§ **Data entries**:
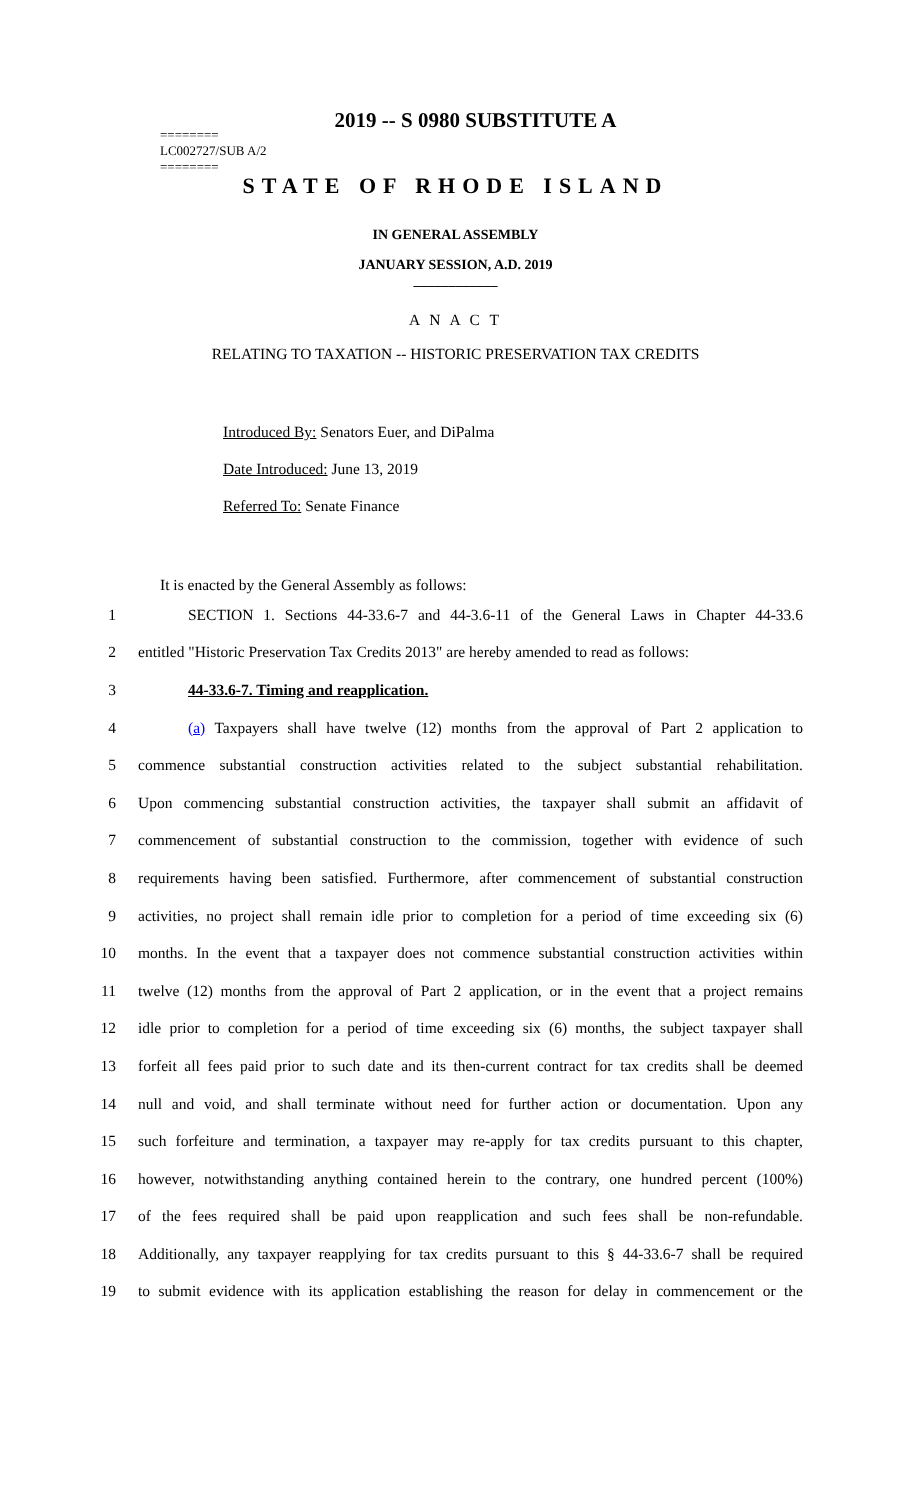2019 -- S 0980 SUBSTITUTE A
========
LC002727/SUB A/2
========
STATE OF RHODE ISLAND
IN GENERAL ASSEMBLY
JANUARY SESSION, A.D. 2019
____________
A N A C T
RELATING TO TAXATION -- HISTORIC PRESERVATION TAX CREDITS
Introduced By: Senators Euer, and DiPalma
Date Introduced: June 13, 2019
Referred To: Senate Finance
It is enacted by the General Assembly as follows:
1 SECTION 1. Sections 44-33.6-7 and 44-3.6-11 of the General Laws in Chapter 44-33.6
2 entitled "Historic Preservation Tax Credits 2013" are hereby amended to read as follows:
3 44-33.6-7. Timing and reapplication.
4 (a) Taxpayers shall have twelve (12) months from the approval of Part 2 application to
5 commence substantial construction activities related to the subject substantial rehabilitation.
6 Upon commencing substantial construction activities, the taxpayer shall submit an affidavit of
7 commencement of substantial construction to the commission, together with evidence of such
8 requirements having been satisfied. Furthermore, after commencement of substantial construction
9 activities, no project shall remain idle prior to completion for a period of time exceeding six (6)
10 months. In the event that a taxpayer does not commence substantial construction activities within
11 twelve (12) months from the approval of Part 2 application, or in the event that a project remains
12 idle prior to completion for a period of time exceeding six (6) months, the subject taxpayer shall
13 forfeit all fees paid prior to such date and its then-current contract for tax credits shall be deemed
14 null and void, and shall terminate without need for further action or documentation. Upon any
15 such forfeiture and termination, a taxpayer may re-apply for tax credits pursuant to this chapter,
16 however, notwithstanding anything contained herein to the contrary, one hundred percent (100%)
17 of the fees required shall be paid upon reapplication and such fees shall be non-refundable.
18 Additionally, any taxpayer reapplying for tax credits pursuant to this § 44-33.6-7 shall be required
19 to submit evidence with its application establishing the reason for delay in commencement or the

§ **Exercise aim**:
Among the entries above, locate the lines containing "15 such forfeiture" and "18 Additionally, any", and transcribe exactly those two lines and all lines between.

§ **Response to this exercise**:
15 such forfeiture and termination, a taxpayer may re-apply for tax credits pursuant to this chapter,
16 however, notwithstanding anything contained herein to the contrary, one hundred percent (100%)
17 of the fees required shall be paid upon reapplication and such fees shall be non-refundable.
18 Additionally, any taxpayer reapplying for tax credits pursuant to this § 44-33.6-7 shall be required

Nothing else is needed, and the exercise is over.